───── 本文

また,当時,洗脳された保護者も保護責任者遺棄致死の疑いで書類送検されていますが,幸い不起訴となりました.
今回は,こちらの記事を踏まえ自分の考えを記事にしてみました.
★報道された内容を踏まえて,すべて自分の想像からの意見になりますので,こういう考え方もあるんだな~ と参考までにお願いいたします.
インスリンは,生きるためのエネルギーを作り出すホルモン
医学的な結論としては,
「男の子は,1型糖尿病ですがインスリンを中断してしまったため,
生きるためのエネルギーを作り出せなくなり死亡に至りました.」といえます.
インスリンは「血糖を下げるホルモン」といわれていますが,
正確に表現すると
糖分をエネルギーとして使用したり,
余った糖分を体にため込むはたらきがあり,
結果として血糖を下げるホルモンです.
1型糖尿病は,何らかの原因でインスリンが低下,
あるいはほぼゼロになる病気です.(個人差があります)
インスリンの注射をしないと,糖分をエネルギーとして使えなくなります.
その代わりに,エネルギー効率が悪い「脂肪」から
無理矢理エネルギーを作り出そうとし,
「ケトン体」が蓄積し血液が酸性になり死に至ってしまいます.
これを糖尿病性ケトアシドーシスといい,今回の直接死因と思われます.
両親に「糖尿病の知識」がなかった訳ではない
医学的には上記の通りですが,
この事件ではなぜインスリンを中断してしまったのか?が重要です.
今回の事件を受けて,亡くなった男の子の両親も強く批判を浴びました.
いくつかの記事やコメントを参照すると,
「両親が病気について正しく理解することが必要だった」
「だまされるなんて,教育レベルが知れる」
との記載でいっぱいです.
(あるブログより.信じられませんが医師の記載です)
この両親は1型糖尿病についての知識が足りなかったのでしょうか?
インスリンをやめると命にかかわることを知らなかったのでしょうか?
自分は,そんなことはなかったと思っています.
むしろ,両親は1型糖尿病について必死に調べて,調べ尽くし,
どこにも「完治しない,一生インスリンが必要・・・」など記載があり
精神的に追い詰められた状況で,
この祈祷師に行きつき,今回の悲惨な事件につながってしまったのではないか
と想像しています.

──────────
───── 学習資料

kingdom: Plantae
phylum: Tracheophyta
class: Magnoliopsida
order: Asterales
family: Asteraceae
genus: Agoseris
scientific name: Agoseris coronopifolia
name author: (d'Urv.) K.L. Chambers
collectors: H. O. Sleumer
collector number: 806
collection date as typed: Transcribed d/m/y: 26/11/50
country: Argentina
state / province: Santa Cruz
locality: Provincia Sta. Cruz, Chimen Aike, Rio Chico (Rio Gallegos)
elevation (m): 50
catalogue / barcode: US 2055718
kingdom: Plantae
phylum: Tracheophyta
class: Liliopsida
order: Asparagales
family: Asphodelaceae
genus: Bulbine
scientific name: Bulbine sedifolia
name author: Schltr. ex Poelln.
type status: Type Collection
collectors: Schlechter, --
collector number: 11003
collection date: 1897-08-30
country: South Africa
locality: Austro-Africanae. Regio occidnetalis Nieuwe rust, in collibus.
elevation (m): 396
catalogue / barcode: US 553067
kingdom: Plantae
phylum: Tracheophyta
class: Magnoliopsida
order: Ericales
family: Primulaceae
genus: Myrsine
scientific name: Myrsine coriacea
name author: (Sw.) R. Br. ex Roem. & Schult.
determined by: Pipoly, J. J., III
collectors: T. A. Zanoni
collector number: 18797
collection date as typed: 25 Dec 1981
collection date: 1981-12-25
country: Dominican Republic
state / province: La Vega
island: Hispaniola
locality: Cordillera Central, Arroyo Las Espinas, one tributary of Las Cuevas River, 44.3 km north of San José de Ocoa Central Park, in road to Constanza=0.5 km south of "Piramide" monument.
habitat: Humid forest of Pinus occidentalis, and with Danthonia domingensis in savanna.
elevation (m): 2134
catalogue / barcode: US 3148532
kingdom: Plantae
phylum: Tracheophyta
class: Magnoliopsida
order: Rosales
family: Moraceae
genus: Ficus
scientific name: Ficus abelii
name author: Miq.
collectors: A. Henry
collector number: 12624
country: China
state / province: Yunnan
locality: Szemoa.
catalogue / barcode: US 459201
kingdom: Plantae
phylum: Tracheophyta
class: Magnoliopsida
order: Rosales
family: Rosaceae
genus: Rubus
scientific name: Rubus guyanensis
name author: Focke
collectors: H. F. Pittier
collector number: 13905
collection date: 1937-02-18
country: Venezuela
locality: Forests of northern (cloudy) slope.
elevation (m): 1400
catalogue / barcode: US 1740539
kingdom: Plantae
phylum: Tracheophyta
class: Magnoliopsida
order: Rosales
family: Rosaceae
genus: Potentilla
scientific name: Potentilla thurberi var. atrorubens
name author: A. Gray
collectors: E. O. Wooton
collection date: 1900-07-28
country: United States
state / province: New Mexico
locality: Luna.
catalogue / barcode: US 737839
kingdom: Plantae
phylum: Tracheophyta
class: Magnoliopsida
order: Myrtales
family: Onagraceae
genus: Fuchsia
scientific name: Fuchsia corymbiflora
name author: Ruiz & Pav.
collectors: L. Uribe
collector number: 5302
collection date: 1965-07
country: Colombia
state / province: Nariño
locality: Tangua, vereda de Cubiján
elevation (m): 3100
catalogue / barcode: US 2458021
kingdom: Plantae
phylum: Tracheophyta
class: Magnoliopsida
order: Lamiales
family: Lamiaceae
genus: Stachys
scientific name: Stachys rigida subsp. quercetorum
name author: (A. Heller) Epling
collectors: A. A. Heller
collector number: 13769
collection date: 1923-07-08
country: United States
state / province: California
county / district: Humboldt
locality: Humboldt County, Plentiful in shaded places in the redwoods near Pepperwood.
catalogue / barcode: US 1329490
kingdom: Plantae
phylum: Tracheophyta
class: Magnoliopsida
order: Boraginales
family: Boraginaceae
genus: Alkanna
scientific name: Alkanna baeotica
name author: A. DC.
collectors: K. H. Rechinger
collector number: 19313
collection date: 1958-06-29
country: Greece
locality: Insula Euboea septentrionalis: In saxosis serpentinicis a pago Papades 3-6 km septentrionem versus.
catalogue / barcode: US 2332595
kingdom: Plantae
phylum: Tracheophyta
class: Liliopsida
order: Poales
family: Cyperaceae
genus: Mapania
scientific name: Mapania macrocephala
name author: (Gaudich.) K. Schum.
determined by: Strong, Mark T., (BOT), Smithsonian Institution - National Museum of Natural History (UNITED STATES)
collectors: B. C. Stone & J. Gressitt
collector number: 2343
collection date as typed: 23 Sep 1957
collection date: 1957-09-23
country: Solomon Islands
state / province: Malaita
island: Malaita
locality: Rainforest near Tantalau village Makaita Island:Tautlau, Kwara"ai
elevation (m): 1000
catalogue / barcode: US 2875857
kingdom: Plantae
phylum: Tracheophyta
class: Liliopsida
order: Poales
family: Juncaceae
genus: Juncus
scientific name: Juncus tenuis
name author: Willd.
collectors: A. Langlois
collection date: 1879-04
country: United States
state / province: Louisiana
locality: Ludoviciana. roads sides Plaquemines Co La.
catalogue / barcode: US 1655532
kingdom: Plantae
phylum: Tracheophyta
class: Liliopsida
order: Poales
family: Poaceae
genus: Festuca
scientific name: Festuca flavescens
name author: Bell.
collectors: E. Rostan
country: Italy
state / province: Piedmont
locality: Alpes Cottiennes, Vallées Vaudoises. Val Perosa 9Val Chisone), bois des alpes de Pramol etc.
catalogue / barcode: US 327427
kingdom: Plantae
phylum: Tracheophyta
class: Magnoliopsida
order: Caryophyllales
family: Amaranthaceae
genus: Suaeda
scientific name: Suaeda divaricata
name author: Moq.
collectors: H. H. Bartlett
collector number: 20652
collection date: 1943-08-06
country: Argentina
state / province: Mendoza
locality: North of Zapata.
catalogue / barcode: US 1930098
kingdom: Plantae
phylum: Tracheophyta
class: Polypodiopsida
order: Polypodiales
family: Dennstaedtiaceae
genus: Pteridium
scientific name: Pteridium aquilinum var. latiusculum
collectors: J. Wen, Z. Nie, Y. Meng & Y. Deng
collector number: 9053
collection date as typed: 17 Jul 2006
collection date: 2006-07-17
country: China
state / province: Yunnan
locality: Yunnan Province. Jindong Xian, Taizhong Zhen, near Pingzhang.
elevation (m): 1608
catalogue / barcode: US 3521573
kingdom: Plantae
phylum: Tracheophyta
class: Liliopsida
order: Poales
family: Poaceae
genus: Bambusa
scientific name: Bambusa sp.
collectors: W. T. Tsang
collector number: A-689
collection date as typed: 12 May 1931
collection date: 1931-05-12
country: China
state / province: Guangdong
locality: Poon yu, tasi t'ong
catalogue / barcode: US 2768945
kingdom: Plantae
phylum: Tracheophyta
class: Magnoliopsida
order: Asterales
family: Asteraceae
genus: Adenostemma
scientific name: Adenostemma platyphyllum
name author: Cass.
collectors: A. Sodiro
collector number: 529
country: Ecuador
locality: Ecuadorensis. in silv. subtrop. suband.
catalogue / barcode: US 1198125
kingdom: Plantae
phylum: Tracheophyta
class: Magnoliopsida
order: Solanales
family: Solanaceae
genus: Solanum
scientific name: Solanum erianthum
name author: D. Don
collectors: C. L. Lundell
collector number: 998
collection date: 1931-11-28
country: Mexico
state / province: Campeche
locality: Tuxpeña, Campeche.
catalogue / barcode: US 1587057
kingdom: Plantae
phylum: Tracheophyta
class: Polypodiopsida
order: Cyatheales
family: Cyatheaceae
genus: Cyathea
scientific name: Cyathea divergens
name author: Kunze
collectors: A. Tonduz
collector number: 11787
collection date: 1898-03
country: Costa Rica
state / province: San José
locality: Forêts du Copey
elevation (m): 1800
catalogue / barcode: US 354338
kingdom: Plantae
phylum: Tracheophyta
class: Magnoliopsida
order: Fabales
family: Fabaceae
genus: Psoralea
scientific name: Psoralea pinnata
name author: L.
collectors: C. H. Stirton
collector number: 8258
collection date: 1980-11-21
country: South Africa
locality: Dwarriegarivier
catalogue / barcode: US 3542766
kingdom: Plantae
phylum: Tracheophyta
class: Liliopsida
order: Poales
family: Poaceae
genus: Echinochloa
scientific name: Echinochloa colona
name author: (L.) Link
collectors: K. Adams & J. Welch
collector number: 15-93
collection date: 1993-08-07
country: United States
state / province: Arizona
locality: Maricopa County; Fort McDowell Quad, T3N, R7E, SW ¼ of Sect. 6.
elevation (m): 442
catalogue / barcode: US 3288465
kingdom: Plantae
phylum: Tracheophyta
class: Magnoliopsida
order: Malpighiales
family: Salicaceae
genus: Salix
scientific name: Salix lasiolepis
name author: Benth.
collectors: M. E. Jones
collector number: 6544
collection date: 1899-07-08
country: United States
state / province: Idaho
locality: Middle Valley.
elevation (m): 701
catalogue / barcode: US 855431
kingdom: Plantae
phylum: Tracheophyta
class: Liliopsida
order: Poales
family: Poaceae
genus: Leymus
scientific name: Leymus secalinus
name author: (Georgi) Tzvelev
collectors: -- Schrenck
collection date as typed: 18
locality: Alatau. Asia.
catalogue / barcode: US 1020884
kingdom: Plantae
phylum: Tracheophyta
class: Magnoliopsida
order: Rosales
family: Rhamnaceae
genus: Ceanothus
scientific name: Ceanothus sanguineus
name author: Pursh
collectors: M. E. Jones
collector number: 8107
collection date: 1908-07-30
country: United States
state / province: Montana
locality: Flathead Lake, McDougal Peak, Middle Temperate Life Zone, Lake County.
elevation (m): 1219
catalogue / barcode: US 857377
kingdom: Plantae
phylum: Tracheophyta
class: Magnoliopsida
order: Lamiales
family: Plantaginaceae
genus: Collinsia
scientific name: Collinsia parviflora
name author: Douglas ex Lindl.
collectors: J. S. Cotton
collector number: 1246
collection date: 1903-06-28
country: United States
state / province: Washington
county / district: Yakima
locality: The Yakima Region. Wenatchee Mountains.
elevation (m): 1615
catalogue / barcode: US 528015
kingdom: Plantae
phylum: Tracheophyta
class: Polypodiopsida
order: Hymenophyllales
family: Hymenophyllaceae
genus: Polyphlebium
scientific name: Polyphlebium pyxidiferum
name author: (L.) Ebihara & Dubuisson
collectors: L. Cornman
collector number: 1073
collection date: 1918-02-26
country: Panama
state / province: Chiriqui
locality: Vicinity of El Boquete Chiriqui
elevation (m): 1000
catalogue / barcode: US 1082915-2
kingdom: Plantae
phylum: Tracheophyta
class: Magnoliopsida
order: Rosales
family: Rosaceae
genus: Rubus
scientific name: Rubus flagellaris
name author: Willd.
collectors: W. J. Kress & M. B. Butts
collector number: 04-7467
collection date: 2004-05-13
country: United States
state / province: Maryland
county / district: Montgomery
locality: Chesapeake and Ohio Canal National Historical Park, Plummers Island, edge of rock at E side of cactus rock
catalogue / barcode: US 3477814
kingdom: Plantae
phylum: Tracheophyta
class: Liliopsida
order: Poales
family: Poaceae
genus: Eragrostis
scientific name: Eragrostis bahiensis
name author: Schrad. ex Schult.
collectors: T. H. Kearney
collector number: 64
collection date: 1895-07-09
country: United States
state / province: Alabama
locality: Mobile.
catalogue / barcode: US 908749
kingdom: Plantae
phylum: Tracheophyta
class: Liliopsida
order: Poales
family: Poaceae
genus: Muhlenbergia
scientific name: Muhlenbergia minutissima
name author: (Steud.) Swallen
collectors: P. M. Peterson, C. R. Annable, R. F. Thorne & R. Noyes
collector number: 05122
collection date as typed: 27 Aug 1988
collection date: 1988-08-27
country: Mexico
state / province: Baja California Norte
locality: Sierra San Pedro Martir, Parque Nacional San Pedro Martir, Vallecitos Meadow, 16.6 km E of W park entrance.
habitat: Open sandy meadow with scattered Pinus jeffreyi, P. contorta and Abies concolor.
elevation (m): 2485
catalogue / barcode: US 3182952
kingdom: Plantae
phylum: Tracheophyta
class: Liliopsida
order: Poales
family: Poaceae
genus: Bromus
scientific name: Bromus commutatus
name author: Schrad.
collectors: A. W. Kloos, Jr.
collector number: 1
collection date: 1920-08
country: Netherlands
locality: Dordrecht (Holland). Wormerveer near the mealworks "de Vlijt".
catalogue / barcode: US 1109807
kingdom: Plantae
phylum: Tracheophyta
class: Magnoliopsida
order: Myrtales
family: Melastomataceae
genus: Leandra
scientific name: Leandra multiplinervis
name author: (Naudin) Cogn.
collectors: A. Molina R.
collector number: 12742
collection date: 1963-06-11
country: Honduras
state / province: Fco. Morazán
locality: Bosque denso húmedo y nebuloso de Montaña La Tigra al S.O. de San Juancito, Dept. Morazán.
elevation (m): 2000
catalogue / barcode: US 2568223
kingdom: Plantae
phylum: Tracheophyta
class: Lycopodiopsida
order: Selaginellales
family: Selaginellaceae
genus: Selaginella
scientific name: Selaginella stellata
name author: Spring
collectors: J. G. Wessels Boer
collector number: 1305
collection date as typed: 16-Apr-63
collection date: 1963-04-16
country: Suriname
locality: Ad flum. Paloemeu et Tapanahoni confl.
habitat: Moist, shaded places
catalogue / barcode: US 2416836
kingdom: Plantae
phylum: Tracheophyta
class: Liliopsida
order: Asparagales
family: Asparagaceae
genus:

──────────

• _課題_
本文で、今回の直接死因と思われるとされている病態は何ですか。

• _解答例_
糖尿病性ケトアシドーシスです。